Posted by Henry Woodward-Fisher on October 6, 2009 at 8:30 pm
Snowballs from hell?
Broke-ass cinnamon rolls?
Butt ugly sticky buns?!
Don’t be alarmed. It’s PETA’s Vegan College Cookbook!
Noice was at the COOP Tuesday evening to taste, prod, and scratch our heads at a veritable smorgasbord of PETA-blessed vegan food aimed at the average college bro, nerd, Harvard student, etc.
To entice us to buy, a selection of dishes from the cookbook — microwave-baked “Beer Bread,” vegan shepard’s pie and a selection of salads — were all on offer.
Our verdict?

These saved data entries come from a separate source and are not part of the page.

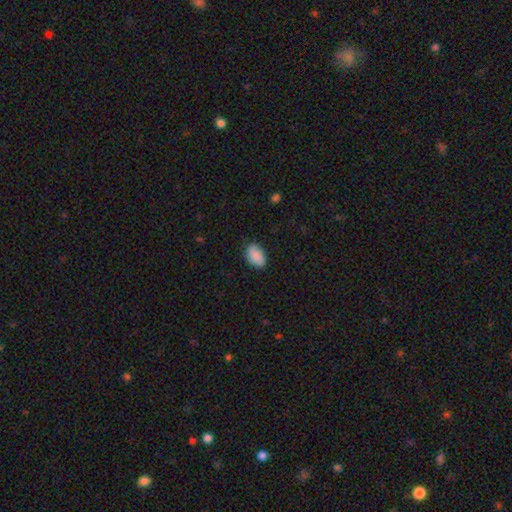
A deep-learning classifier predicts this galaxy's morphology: Q: Smooth or featured?
A: smooth (86%); runner-up: star or artifact (7%)
Q: How rounded?
A: in between (91%); runner-up: round (8%)
Q: Merging?
A: none (76%); runner-up: minor disturbance (19%)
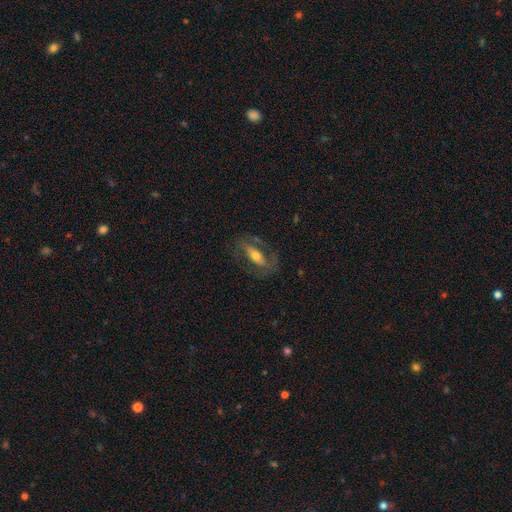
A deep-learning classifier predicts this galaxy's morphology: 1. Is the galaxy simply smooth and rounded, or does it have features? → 55% featured or disk, 38% smooth, 7% star or artifact.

The beer bread was edible, but not my first choice of call when it comes to baked goods. Salads were salads, and the shepard’s pie was stone cold.
Noice gets the very strong feeling that a board room of PETA execs sat down and, in an attempt to solve the problem of how to recruit cool young things like us to join the animal rights movement, pulled together a cookbook that attempted to demonstrate how viable it is to become vegan.

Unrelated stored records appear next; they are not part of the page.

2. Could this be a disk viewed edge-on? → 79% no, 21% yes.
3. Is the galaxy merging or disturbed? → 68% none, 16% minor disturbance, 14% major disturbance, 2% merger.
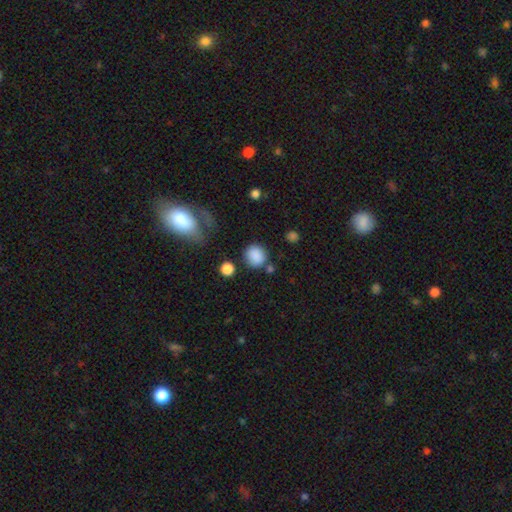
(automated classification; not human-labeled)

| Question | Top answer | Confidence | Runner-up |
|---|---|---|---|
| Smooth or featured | smooth | 86% | star or artifact (9%) |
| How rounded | round | 84% | in between (15%) |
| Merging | none | 76% | minor disturbance (12%) |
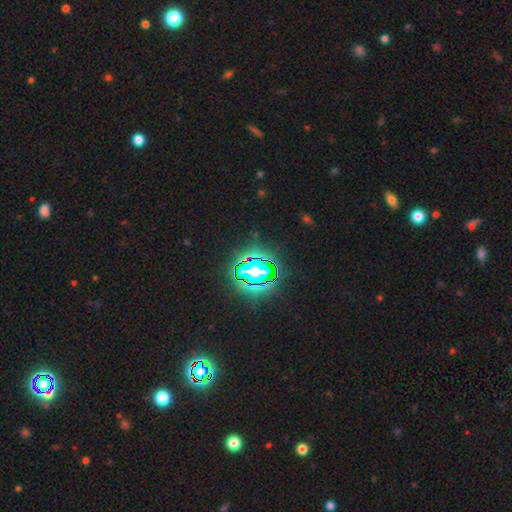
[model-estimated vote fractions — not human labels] smooth-or-featured: star or artifact: 81% | smooth: 12% | featured or disk: 7%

Sadly, all they came up with was this:
- Vegan Grilled Cheese: Substitute vegan cheese. Sandwich it between slices of bread. Grill.

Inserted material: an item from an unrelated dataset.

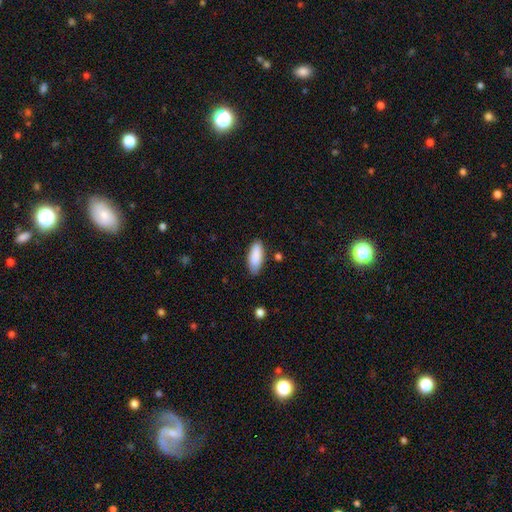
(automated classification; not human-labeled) The model was most divided on "how rounded": in between: 76%, cigar-shaped: 23%, round: 2%. More confident: smooth or featured — smooth (89%); merging — none (82%).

- Yogurt Parfait: Layer soy yogurt and berries.
- BLT: Vegan bacon, lettuce, and tomato.
Can you say “duh”? If you need a cookbook to learn how to make a grilled cheese, then you don’t belong in college. Perhaps this book should be called the Brain-dead’s Guide to Veganism.
Not only were the recipes lacking, but they had names that made us weep (from disgust, not amusement). For instance, “Breakup Pudding,” “Pimp My Ramen Noodles,” “Fake Blondes.”
Also, a tip to PETA: If you want to make veganism more accessible to college kids, don’t include ingredients like soy cheese and vegan chili. We’re on a budget. A trip to Whole Foods would wipe us out.
The verdict: Sorry, but this book isn’t gonna sell veganism to us, much less college veganism.